Un’utopia asociale
Ma tutto ciò non basta. Come molte utopie, il principio del reddito di base si fonda su un’immagine idealizzata dell’uomo: uomini e donne, liberi dall’obbligo di lavorare, seguono le loro aspirazioni, sviluppano i loro talenti e arricchiscono la società nel suo insieme. Ma è proprio così? Alcune persone si comporterebbero in maniera senza dubbio molto responsabile nonostante questa nuova libertà. Altri continuerebbero a lavorare, poiché il reddito di base non basterebbe a finanziare il loro tenore di vita. Numerosi sarebbero tuttavia quelli che rallenterebbero il ritmo e soccomberebbero al «dolce far niente». Perché questa è comunque una tendenza umana, e non va sottovalutata. Personalmente, non credo che la nostra società sia disposta a finanziare i bisogni delle persone che non desiderano dare il loro contributo alla società, nonostante sarebbero in grado di farlo. Nel suo principio, un tale sistema è asociale e contrario alla solidarietà.
Uno dei problemi risiede secondo me nel fatto che l’iniziativa presenta il lavoro retribuito prima di tutto come un vincolo nel sistema attuale. In questo modo, essa nasconde il fatto che l’esercizio di un’attività lucrativa può essere positivo e può dare un senso di motivazione agli individui. Si possono seguire i propri talenti anche se si ha un lavoro. Il reddito di base ridurrebbe l’incitamento ad entrare nel mondo del lavoro per svolgere questa esperienza. Per quale ragione un giovane dovrebbe seguire un apprendistato di diversi anni se i suoi amici si divertissero in riva al lago e guadagnassero altrettanto alla fine del mese? Perché una persona dovrebbe assumere un lavoro a tempo parziale se questo fruttasse meno del reddito di base? E chi eserciterebbe ancora un mestiere che, a tempo pieno, fa guadagnare soltanto qualche centinaia di franchi in più rispetto all’opzione di dedicarsi totalmente ai propri hobby?

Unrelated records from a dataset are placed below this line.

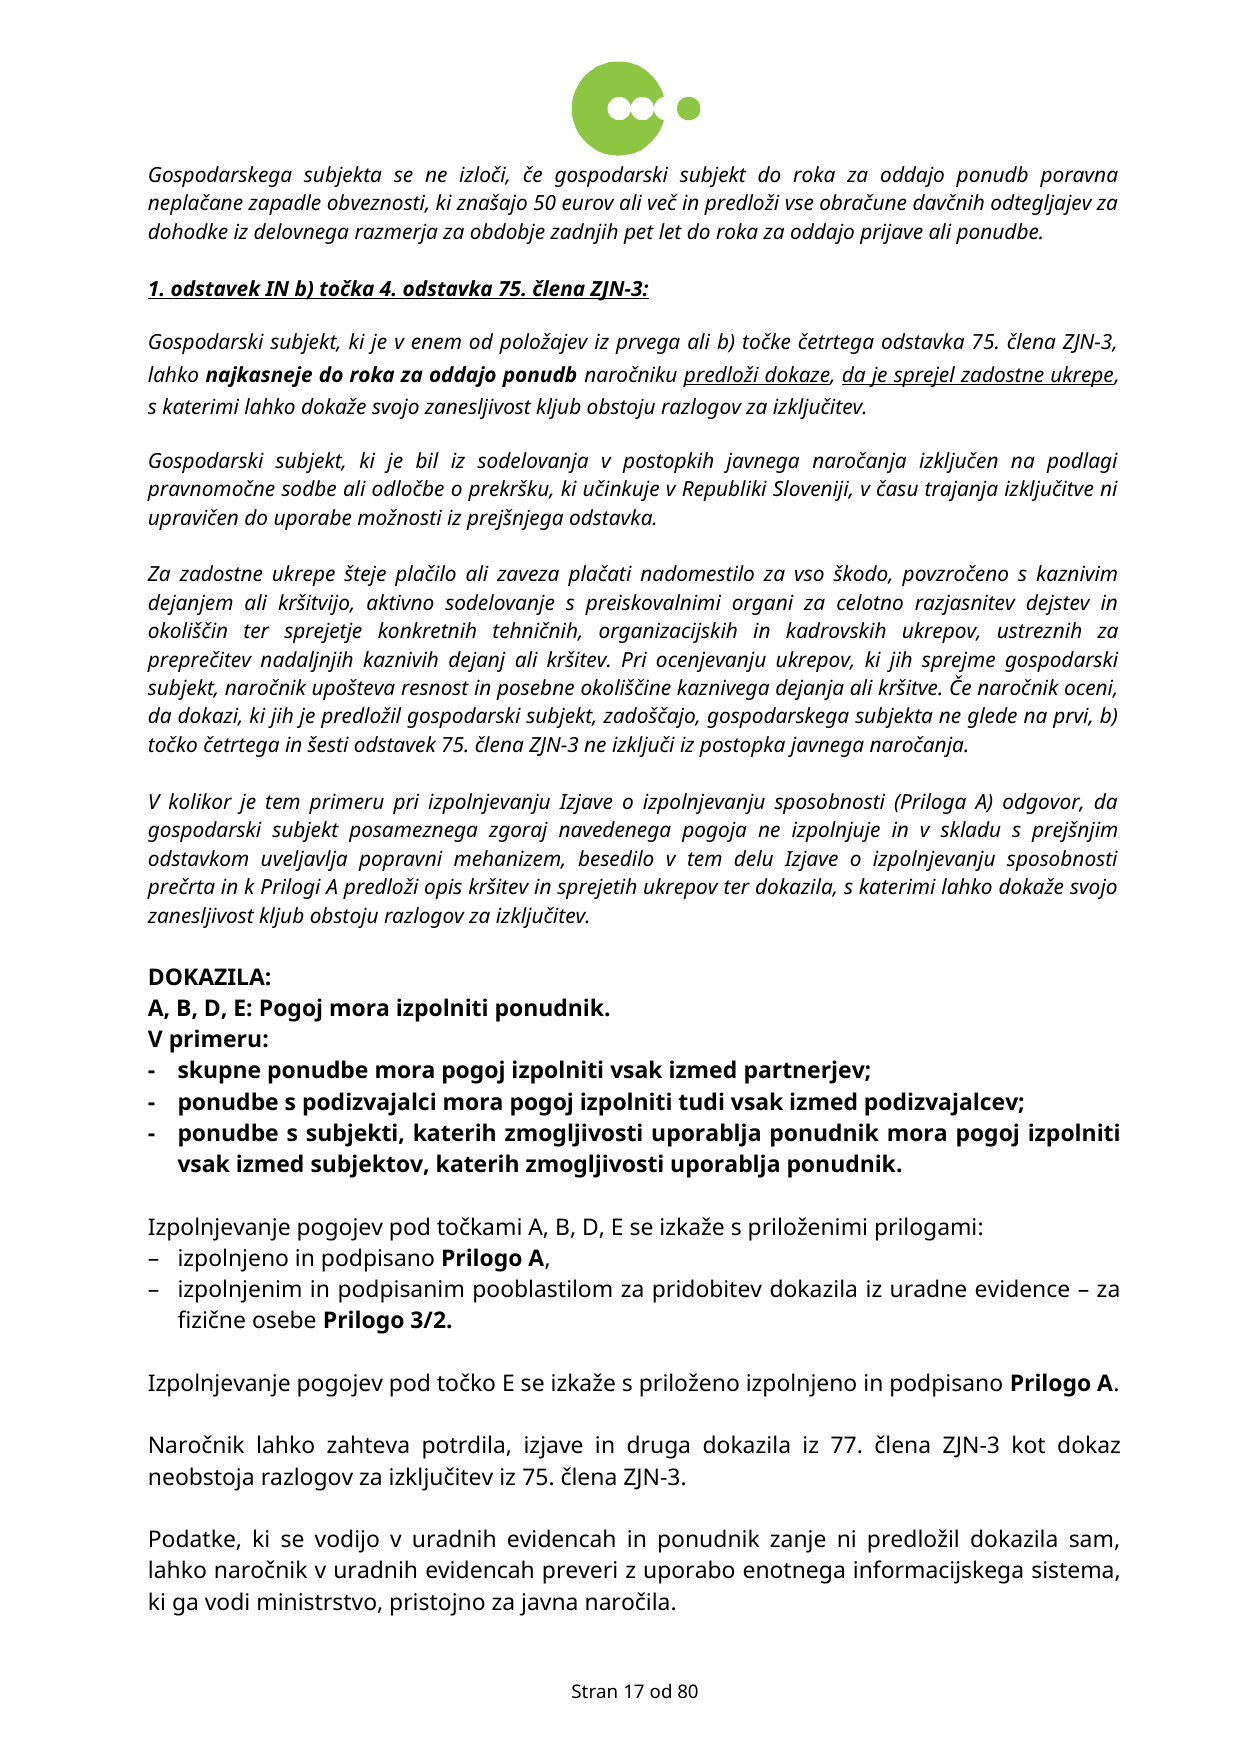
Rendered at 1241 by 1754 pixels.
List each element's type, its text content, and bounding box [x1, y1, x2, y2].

text Gospodarski subjekt, ki je bil iz sodelovanja v postopkih javnega naročanja izključen na podlagi pravnomočne sodbe ali odločbe o prekršku, ki učinkuje v Republiki Sloveniji, v času trajanja izključitve ni upravičen do uporabe možnosti iz prejšnjega odstavka. [148, 446, 1122, 531]
text 1. odstavek IN b) točka 4. odstavka 75. člena ZJN-3: [148, 274, 1122, 302]
text Gospodarski subjekt, ki je v enem od položajev iz prvega ali b) točke četrtega odstavka 75. člena ZJN-3, lahko najkasneje do roka za oddajo ponudb naročniku predloži dokaze, da je sprejel zadostne ukrepe, s katerimi lahko dokaže svojo zanesljivost kljub obstoju razlogov za izključitev. [148, 327, 1122, 421]
text Izpolnjevanje pogojev pod točkami A, B, D, E se izkaže s priloženimi prilogami: [148, 1210, 1122, 1242]
list izpolnjenim in podpisanim pooblastilom za pridobitev dokazila iz uradne evidence – za fizične osebe Prilogo 3/2. [148, 1273, 1122, 1335]
list skupne ponudbe mora pogoj izpolniti vsak izmed partnerjev; [148, 1054, 1122, 1085]
text Za zadostne ukrepe šteje plačilo ali zaveza plačati nadomestilo za vso škodo, povzročeno s kaznivim dejanjem ali kršitvijo, aktivno sodelovanje s preiskovalnimi organi za celotno razjasnitev dejstev in okoliščin ter sprejetje konkretnih tehničnih, organizacijskih in kadrovskih ukrepov, ustreznih za preprečitev nadaljnjih kaznivih dejanj ali kršitev. Pri ocenjevanju ukrepov, ki jih sprejme gospodarski subjekt, naročnik upošteva resnost in posebne okoliščine kaznivega dejanja ali kršitve. Če naročnik oceni, da dokazi, ki jih je predložil gospodarski subjekt, zadoščajo, gospodarskega subjekta ne glede na prvi, b) točko četrtega in šesti odstavek 75. člena ZJN-3 ne izključi iz postopka javnega naročanja. [148, 559, 1122, 758]
text V kolikor je tem primeru pri izpolnjevanju Izjave o izpolnjevanju sposobnosti (Priloga A) odgovor, da gospodarski subjekt posameznega zgoraj navedenega pogoja ne izpolnjuje in v skladu s prejšnjim odstavkom uveljavlja popravni mehanizem, besedilo v tem delu Izjave o izpolnjevanju sposobnosti prečrta in k Prilogi A predloži opis kršitev in sprejetih ukrepov ter dokazila, s katerimi lahko dokaže svojo zanesljivost kljub obstoju razlogov za izključitev. [148, 787, 1122, 929]
text Naročnik lahko zahteva potrdila, izjave in druga dokazila iz 77. člena ZJN-3 kot dokaz neobstoja razlogov za izključitev iz 75. člena ZJN-3. [148, 1429, 1122, 1492]
list ponudbe s subjekti, katerih zmogljivosti uporablja ponudnik mora pogoj izpolniti vsak izmed subjektov, katerih zmogljivosti uporablja ponudnik. [148, 1117, 1122, 1179]
text V primeru: [148, 1023, 1122, 1054]
text A, B, D, E: Pogoj mora izpolniti ponudnik. [148, 992, 1122, 1023]
text Podatke, ki se vodijo v uradnih evidencah in ponudnik zanje ni predložil dokazila sam, lahko naročnik v uradnih evidencah preveri z uporabo enotnega informacijskega sistema, ki ga vodi ministrstvo, pristojno za javna naročila. [148, 1523, 1122, 1617]
text Izpolnjevanje pogojev pod točko E se izkaže s priloženo izpolnjeno in podpisano Prilogo A. [148, 1367, 1122, 1398]
text Gospodarskega subjekta se ne izloči, če gospodarski subjekt do roka za oddajo ponudb poravna neplačane zapadle obveznosti, ki znašajo 50 eurov ali več in predloži vse obračune davčnih odtegljajev za dohodke iz delovnega razmerja za obdobje zadnjih pet let do roka za oddajo prijave ali ponudbe. [148, 160, 1122, 245]
list izpolnjeno in podpisano Prilogo A, [148, 1242, 1122, 1273]
text DOKAZILA: [148, 960, 1122, 992]
list ponudbe s podizvajalci mora pogoj izpolniti tudi vsak izmed podizvajalcev; [148, 1085, 1122, 1117]
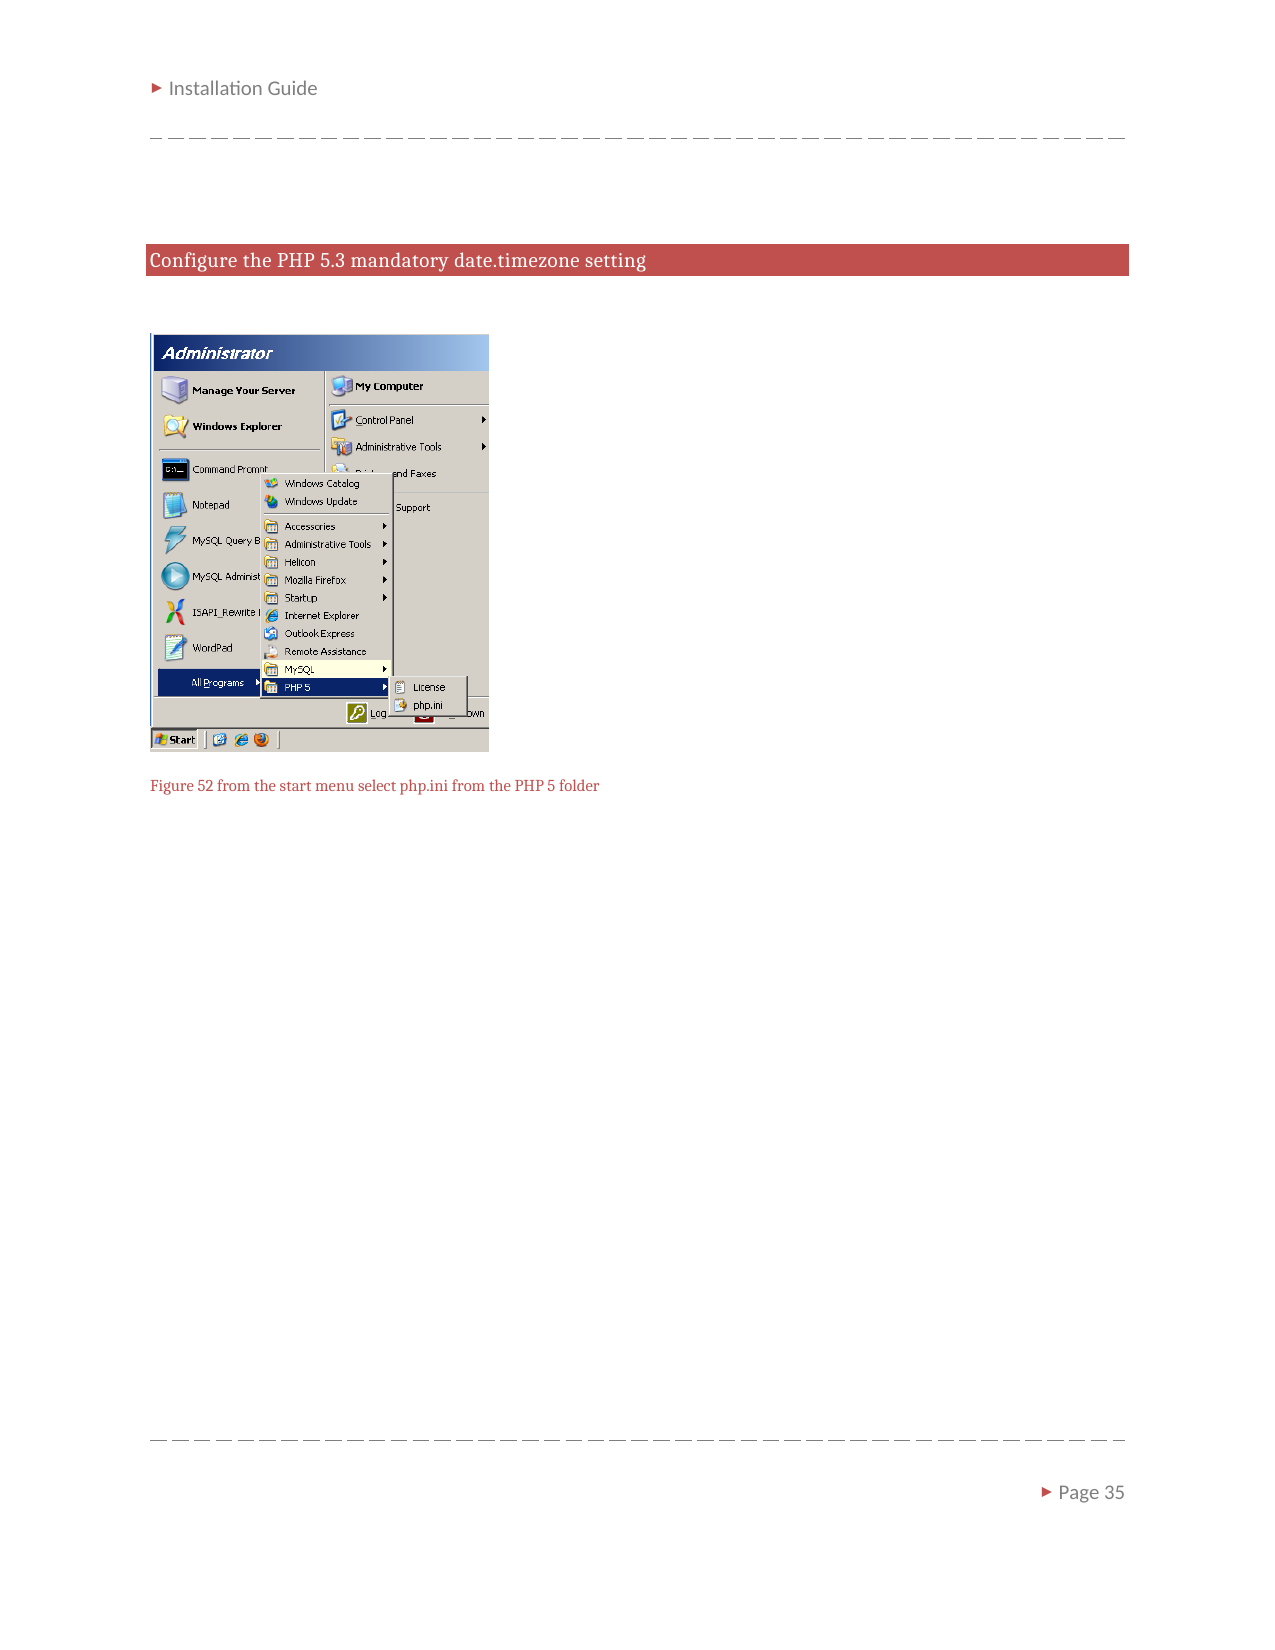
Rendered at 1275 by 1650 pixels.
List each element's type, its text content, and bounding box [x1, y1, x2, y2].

text Figure from the start menu select php.ini from the PHP 5 folder [150, 777, 1125, 796]
subtitle Configure the PHP 5.3 mandatory date.timezone setting [148, 246, 1127, 274]
picture [150, 333, 489, 752]
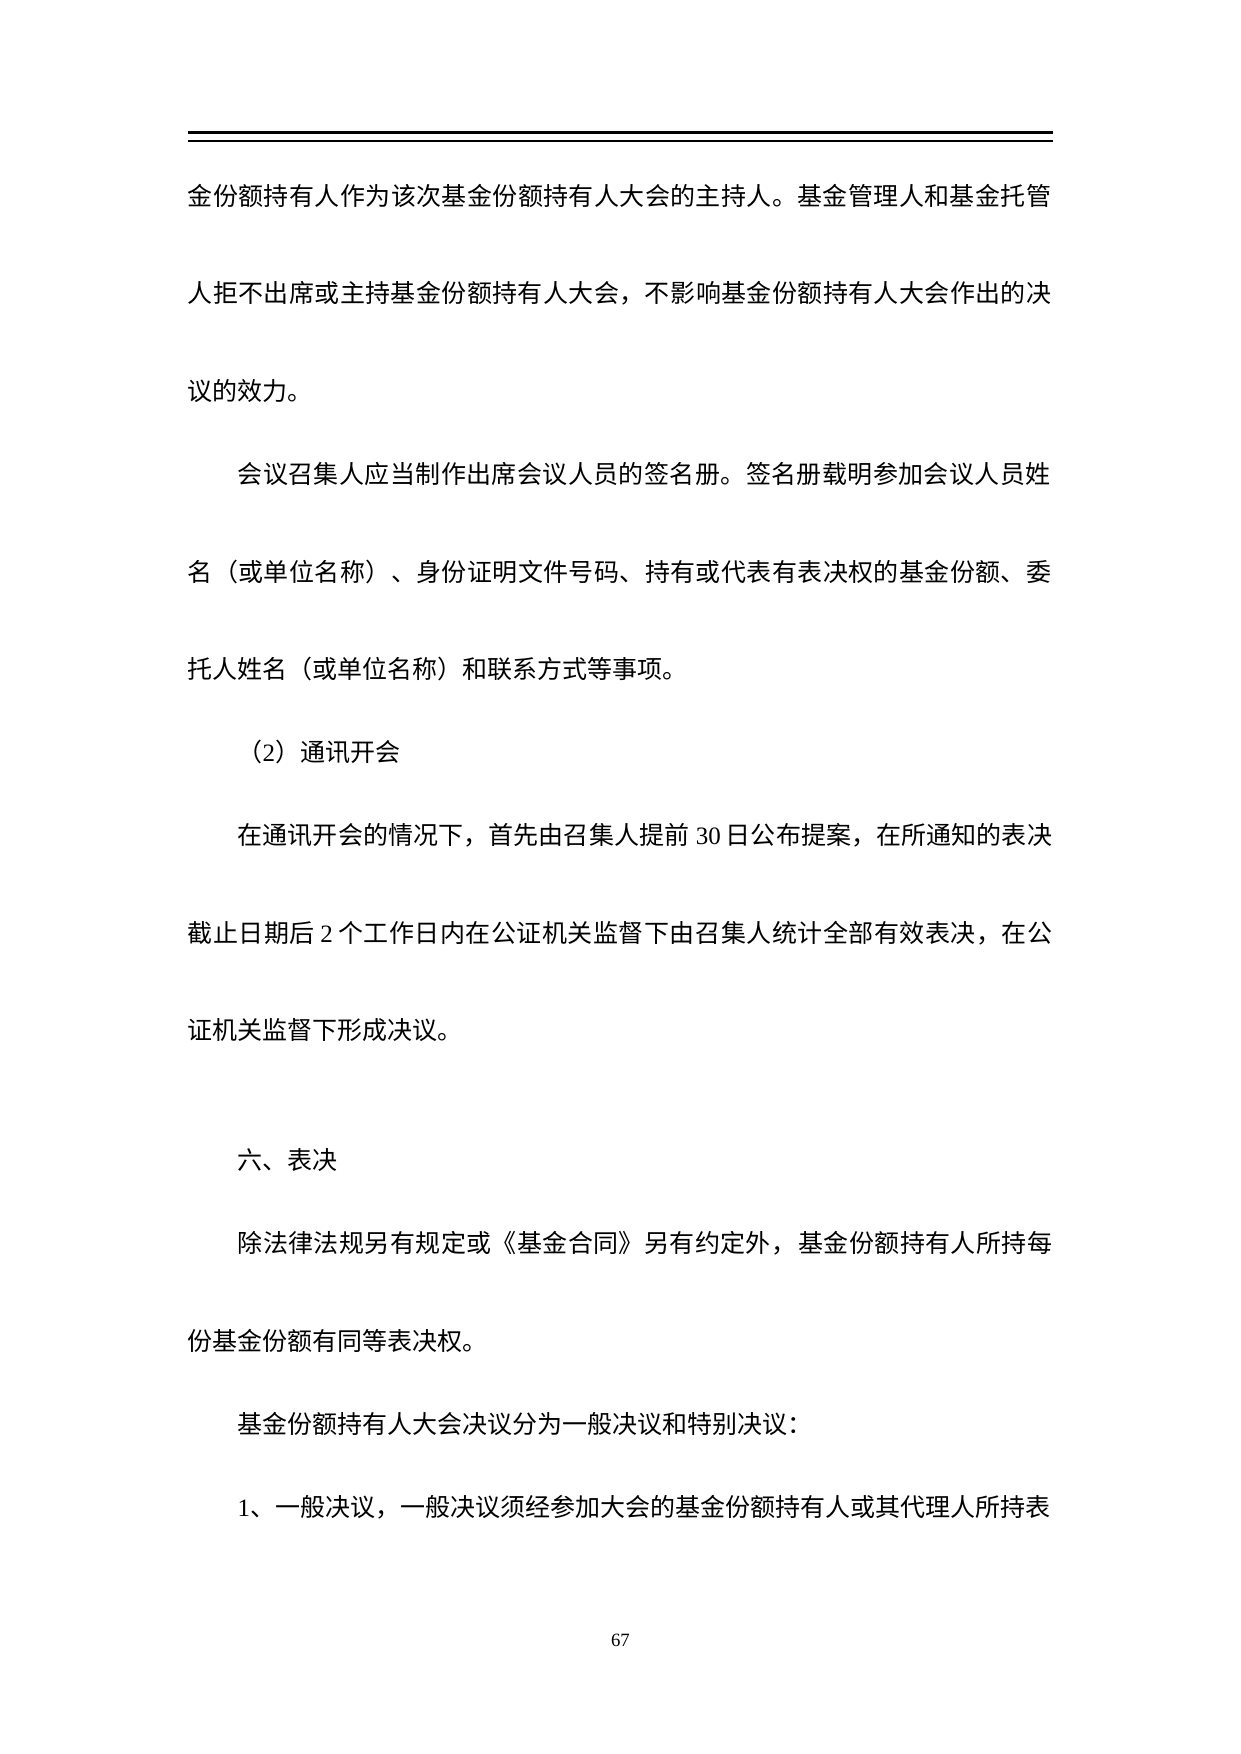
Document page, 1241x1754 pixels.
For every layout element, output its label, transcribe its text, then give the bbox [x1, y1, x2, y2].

text 基金份额持有人大会决议分为一般决议和特别决议： [187, 1390, 1053, 1455]
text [187, 162, 1053, 422]
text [187, 1473, 1053, 1538]
text 会议召集人应当制作出席会议人员的签名册。签名册载明参加会议人员姓名（或单位名称）、身份证明文件号码、持有或代表有表决权的基金份额、委托人姓名（或单位名称）和联系方式等事项。 [187, 440, 1053, 700]
text （2）通讯开会 [187, 718, 1053, 783]
text 除法律法规另有规定或《基金合同》另有约定外，基金份额持有人所持每份基金份额有同等表决权。 [187, 1209, 1053, 1372]
text 在通讯开会的情况下，首先由召集人提前30日公布提案，在所通知的表决截止日期后2个工作日内在公证机关监督下由召集人统计全部有效表决，在公证机关监督下形成决议。 [187, 801, 1053, 1061]
text 六、表决 [187, 1126, 1053, 1191]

Si può certamente argomentare che con il reddito di base, professioni come la donna delle pulizie, l’hostess o la venditrice di scarpe, dovrebbero finalmente essere retribuite adeguatamente, altrimenti nessuno vorrebbe più farle. Questo punto di vista trascura però il fatto che la Svizzera è già un paese con redditi elevati. Se le nostre aziende esportatrici dovessero sopportare un nuovo aumento dei salari e dei servizi, i loro prodotti non sarebbero più concorrenziali all’estero.
La Svizzera fa parte dei paesi meglio interconnessi e integrati nell’economia globalizzata. Il suo piccolo mercato interno la costringe a mantenere la sua economia aperta. Un simile sistema è completamente incompatibile con un reddito di base incondizionato. Mentre numerose imprese sarebbero costrette a lasciare la Svizzera per ragioni di costi, la manna provvidenziale attirerebbe persone da tutto il mondo. Cercare di definire delle regole per l’accesso dei non-Svizzeri al reddito di base significa già tradire l’idea – poiché non sarebbe più incondizionato.
E non abbiamo ancora affrontato la questione del suo finanziamento. «There ain’t no such thing as a free lunch» è una frase conosciuta dagli economisti.
Se versassimo un reddito di base, qualcuno dovrebbe pur pagare la fattura
La soppressione prevista di quasi tutte le assicurazioni sociali non permetterebbe, lungi da ciò, di risparmiare a sufficienza – soprattutto perché le prestazioni di queste assicurazioni sono sovente superiori ai 2500 franchi mensili promessi. Aumentare l’IVA di quasi il 50% sarebbe una soluzione semplice, ma penalizzerebbe il reddito di base, che dovrebbe essere aumentato in maniera massiccia. E un’imposta sulle transazioni finanziarie, pur minima che sia, sarebbe pericolosa per la piazza finanziaria svizzera e creerebbe immensi buchi nel budget della Confederazione. Dovremmo dunque tutti pagare la fattura. E quest’ultima non sarebbe trascurabile con un costo di 140 miliardi di franchi all’anno – ciò che rappresenta dieci volte le spese annuali del canton Zurigo. Faremmo meglio a non lasciarci allettare da utopie così costose.